The creation of each piece performed touches on many writing and reading standards. The following units can be found elsewhere in this site: poetry, fiction, personal narratives, plays. The actual performance preparation supports grade-level Oral Presentation Standards.

SUGGESTIONS

Poems

  1. After guiding your students through a unit on writing poetry, read through all the poems carefully.
  2. Assist your students in choosing their strongest poems.
  3. Demonstrate how to recite a poem with feeling. Model how you decide which words to emphasize. (You will probably need to dedicate several class periods to learning this skill.)
  4. Organize students in pairs to practice reciting their poems. Repetition is essential for performance success.
  5. Circulate to help students decide on the phrasing of their poem.
  6. Guide your students to come up with memorization strategies and periodically quiz your students on their poem.
  7. Group student poems together under broad topics (e.g.: night time, animals, forest etc.).
  8. Direct a few dress rehearsals so that each student knows the program order and has the opportunity to practice clear projection and appropriate posture.
  9. Invite other classes, family and community members to the final performance.
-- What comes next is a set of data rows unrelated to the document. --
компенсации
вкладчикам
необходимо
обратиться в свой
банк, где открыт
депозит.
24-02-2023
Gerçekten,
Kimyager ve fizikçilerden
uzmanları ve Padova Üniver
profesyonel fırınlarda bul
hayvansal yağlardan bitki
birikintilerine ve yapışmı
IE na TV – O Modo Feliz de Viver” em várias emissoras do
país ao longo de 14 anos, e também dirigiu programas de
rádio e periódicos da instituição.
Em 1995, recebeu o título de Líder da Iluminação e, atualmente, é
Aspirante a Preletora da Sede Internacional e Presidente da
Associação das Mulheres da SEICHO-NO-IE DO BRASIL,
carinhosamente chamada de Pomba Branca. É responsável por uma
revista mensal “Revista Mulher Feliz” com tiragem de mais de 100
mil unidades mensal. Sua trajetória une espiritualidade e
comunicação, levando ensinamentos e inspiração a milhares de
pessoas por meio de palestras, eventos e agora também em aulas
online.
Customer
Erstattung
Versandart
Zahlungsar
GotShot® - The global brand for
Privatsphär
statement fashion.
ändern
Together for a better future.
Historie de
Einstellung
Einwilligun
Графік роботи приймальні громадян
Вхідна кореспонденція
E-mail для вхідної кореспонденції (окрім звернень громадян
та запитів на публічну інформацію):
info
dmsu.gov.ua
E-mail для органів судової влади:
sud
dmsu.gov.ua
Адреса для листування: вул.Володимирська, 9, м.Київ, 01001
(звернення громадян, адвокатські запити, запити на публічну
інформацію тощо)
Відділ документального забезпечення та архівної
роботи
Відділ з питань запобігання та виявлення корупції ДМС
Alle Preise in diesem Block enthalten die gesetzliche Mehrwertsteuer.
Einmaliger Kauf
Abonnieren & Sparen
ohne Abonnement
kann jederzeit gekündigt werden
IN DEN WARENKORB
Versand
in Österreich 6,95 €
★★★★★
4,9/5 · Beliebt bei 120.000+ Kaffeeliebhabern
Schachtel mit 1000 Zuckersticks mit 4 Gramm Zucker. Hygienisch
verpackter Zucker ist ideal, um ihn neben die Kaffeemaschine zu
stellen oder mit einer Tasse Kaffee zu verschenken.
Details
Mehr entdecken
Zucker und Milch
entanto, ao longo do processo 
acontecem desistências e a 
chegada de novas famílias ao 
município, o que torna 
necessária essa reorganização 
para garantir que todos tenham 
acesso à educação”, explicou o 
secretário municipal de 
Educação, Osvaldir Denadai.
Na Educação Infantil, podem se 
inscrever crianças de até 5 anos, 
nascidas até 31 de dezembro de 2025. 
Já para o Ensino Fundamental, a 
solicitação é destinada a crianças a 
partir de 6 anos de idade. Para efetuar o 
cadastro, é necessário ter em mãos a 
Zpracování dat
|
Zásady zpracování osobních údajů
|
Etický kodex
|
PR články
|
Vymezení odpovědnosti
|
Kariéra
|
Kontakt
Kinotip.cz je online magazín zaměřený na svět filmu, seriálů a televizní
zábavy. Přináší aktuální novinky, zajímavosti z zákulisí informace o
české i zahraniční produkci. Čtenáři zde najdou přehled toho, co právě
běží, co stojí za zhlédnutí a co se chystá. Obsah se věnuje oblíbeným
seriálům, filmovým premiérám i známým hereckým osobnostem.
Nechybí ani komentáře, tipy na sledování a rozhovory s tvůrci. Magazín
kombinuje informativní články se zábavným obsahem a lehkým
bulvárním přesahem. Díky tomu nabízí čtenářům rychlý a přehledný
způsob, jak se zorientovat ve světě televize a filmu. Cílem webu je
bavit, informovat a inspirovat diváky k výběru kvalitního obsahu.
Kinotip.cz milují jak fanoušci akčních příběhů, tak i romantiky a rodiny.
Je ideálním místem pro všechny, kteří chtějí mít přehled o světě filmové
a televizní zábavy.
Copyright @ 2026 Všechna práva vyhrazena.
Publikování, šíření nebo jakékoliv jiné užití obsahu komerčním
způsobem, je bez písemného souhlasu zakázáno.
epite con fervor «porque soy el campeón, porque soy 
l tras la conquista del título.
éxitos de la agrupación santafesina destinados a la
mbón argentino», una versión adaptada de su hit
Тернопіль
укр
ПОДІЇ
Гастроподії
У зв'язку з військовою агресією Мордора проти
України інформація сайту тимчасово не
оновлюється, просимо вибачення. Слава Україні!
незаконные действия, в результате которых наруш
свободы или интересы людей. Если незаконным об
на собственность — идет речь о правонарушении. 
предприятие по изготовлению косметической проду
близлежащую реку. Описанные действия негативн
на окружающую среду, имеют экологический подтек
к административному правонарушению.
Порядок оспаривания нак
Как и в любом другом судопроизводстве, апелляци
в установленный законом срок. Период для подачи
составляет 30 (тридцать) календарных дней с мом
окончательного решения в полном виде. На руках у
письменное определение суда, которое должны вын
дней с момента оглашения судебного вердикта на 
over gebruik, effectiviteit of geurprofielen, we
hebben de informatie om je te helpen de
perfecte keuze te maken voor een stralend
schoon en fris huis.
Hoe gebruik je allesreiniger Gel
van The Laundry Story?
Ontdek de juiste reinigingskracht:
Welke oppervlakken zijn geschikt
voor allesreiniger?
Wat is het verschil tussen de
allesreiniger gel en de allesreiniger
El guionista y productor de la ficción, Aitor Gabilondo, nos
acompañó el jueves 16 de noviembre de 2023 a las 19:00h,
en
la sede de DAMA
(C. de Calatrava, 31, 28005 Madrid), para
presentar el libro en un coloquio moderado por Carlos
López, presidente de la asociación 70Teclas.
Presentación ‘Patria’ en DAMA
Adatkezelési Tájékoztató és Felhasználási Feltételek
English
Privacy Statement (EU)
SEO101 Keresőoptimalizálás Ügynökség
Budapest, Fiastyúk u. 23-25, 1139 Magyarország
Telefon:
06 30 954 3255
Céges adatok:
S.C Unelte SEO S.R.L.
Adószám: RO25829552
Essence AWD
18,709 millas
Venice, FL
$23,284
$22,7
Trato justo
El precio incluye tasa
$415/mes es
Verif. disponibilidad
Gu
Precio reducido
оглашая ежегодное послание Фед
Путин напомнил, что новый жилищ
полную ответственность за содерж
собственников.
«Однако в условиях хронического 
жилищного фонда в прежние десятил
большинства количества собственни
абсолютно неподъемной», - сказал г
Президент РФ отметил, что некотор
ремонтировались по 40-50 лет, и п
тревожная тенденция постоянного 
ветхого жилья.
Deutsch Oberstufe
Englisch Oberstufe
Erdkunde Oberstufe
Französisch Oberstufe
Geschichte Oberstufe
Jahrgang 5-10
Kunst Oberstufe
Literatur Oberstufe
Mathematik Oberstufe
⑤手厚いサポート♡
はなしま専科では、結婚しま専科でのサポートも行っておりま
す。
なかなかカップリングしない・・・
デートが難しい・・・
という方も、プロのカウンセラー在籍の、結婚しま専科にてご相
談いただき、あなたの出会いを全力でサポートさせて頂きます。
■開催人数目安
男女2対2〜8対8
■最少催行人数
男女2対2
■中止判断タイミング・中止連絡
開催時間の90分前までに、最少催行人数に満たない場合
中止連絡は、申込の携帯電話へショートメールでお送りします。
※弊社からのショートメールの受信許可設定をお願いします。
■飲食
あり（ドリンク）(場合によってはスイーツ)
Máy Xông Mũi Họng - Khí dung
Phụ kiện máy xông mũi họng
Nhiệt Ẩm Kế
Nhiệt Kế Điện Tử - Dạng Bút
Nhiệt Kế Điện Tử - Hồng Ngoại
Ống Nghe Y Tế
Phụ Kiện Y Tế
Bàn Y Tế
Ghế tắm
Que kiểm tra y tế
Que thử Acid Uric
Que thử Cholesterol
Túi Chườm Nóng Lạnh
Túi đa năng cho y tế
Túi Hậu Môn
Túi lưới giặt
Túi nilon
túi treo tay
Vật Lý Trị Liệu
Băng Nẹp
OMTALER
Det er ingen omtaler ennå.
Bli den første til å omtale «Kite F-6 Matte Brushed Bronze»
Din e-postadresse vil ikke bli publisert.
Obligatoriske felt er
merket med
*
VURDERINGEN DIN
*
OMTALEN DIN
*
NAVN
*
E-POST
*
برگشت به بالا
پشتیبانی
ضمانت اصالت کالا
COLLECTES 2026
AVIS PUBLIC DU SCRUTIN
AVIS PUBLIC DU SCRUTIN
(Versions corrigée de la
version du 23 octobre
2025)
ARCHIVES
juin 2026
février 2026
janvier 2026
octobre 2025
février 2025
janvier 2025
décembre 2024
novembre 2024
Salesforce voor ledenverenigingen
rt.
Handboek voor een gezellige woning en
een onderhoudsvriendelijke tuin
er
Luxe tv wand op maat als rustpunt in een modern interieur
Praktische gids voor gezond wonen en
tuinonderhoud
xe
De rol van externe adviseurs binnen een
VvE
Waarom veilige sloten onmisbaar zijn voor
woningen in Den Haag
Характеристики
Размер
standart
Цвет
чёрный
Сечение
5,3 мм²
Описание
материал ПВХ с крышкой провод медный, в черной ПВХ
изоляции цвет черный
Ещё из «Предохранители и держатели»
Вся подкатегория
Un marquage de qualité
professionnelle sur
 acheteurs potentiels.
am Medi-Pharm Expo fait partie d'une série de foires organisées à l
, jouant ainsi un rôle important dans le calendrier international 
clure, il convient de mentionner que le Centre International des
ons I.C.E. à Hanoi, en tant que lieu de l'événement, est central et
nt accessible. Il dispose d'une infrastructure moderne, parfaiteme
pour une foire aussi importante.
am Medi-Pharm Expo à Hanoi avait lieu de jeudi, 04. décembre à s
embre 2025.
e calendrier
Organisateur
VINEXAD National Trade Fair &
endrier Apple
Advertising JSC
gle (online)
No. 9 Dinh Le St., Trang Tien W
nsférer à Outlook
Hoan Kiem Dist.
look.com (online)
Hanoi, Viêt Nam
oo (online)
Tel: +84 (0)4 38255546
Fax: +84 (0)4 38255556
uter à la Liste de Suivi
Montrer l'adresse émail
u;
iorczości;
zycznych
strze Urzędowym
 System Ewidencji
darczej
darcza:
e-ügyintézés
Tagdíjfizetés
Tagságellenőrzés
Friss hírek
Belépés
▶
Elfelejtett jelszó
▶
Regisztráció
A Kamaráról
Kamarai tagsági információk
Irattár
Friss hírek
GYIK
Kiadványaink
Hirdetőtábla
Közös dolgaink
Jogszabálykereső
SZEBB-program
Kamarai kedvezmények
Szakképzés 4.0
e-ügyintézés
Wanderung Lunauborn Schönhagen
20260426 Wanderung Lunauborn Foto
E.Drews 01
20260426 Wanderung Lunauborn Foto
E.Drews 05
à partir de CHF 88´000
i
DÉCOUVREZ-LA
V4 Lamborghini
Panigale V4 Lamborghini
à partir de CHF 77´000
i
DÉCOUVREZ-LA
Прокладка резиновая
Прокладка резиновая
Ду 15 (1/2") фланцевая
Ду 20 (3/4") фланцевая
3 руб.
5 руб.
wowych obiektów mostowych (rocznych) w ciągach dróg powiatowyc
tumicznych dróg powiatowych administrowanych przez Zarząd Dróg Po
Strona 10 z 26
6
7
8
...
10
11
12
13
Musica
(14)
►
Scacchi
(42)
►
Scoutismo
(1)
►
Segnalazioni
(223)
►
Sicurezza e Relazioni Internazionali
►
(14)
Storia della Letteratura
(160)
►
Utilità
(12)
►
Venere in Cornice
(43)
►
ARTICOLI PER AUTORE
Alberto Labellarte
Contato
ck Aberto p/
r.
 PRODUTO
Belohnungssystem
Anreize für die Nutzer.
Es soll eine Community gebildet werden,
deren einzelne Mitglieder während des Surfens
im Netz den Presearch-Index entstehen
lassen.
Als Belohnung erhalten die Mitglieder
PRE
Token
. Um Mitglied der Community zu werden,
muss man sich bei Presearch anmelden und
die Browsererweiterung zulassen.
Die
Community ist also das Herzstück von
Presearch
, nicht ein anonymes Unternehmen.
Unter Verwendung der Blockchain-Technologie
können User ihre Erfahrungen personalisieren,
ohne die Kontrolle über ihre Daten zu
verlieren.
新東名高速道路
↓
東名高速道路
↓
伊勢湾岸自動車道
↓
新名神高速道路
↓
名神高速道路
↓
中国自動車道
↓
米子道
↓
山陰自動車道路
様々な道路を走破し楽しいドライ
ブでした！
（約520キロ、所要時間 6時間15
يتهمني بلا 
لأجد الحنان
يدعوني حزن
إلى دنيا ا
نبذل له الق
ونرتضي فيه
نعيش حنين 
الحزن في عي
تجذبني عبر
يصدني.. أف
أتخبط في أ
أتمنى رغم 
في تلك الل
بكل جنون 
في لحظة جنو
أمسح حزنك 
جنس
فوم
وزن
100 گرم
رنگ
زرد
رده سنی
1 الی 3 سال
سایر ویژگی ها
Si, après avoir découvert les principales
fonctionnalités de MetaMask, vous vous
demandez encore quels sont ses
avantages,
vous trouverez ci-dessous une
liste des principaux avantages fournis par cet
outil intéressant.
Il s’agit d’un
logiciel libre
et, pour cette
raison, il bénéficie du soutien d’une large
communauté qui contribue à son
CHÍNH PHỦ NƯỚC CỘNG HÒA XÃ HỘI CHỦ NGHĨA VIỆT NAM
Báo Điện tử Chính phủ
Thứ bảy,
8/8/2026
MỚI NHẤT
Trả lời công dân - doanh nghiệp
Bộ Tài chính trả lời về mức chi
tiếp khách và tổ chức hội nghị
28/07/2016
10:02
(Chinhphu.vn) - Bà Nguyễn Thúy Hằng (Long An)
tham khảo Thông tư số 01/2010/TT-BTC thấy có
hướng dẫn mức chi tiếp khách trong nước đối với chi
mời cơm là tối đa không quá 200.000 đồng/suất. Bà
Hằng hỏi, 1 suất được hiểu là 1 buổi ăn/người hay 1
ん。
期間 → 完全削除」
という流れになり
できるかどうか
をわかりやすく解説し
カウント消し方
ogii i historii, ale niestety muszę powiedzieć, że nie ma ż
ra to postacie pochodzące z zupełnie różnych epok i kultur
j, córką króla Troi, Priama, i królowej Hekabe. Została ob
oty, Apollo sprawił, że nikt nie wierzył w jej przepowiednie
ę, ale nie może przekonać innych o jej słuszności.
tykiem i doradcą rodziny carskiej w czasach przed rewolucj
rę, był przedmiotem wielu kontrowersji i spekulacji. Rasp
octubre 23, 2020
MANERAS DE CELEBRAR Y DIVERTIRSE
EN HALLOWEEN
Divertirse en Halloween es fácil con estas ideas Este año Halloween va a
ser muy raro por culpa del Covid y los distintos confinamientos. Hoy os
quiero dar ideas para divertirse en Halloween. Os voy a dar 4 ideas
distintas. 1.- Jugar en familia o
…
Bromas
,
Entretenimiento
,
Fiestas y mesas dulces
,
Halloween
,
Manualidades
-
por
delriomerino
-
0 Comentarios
Extension: Work with your school's art teacher (if you have one) to have each student make an artistic representation of their poem to display at the performance.

Plays

There are many environmental plays already written that you could use with your students, including the Hidden Villa Eco-Play, "Trouble in the Watershed," found on this webpage. Your class could also create and perform shorter skits about the environmental topics they have studied. For example, students could reenact a food chain, the life-cycle of a plant or the activities in a compost pile. (Whether putting on a long play or short skit, I advise allotting more time than you would guess necessary to practice lines and movements so that your students feel successful and your audience can understand and enjoy the show. )

Stories

Share the stories that your students have written. (I recommend having your students illustrate their stories--in class or as homework--to help engage their audience.) Preparation: Model how to read a story aloud to an audience. Go over ideas of speed, clarity, tone, phrasing and body posture. Have your students practice extensively in partners or small groups. Sharing: 1) Partner your students with a younger buddy in a lower-grade classroom or 2) Invite families or other classes to attend a "reading-fair." Because stories tend to be long, divide your students into performance groups of 3-5 students. Each group should prepare and decorate their reading station in the classroom. On the day of the reading fair, divide the audience into groups and assign each a performance group. (Listening to 3-5 stories is appropriate and sufficient performance time for student audience members, who can share their responses and reactions back in their own classrooms. Parents, however, might enjoy rotating through all the performance groups.)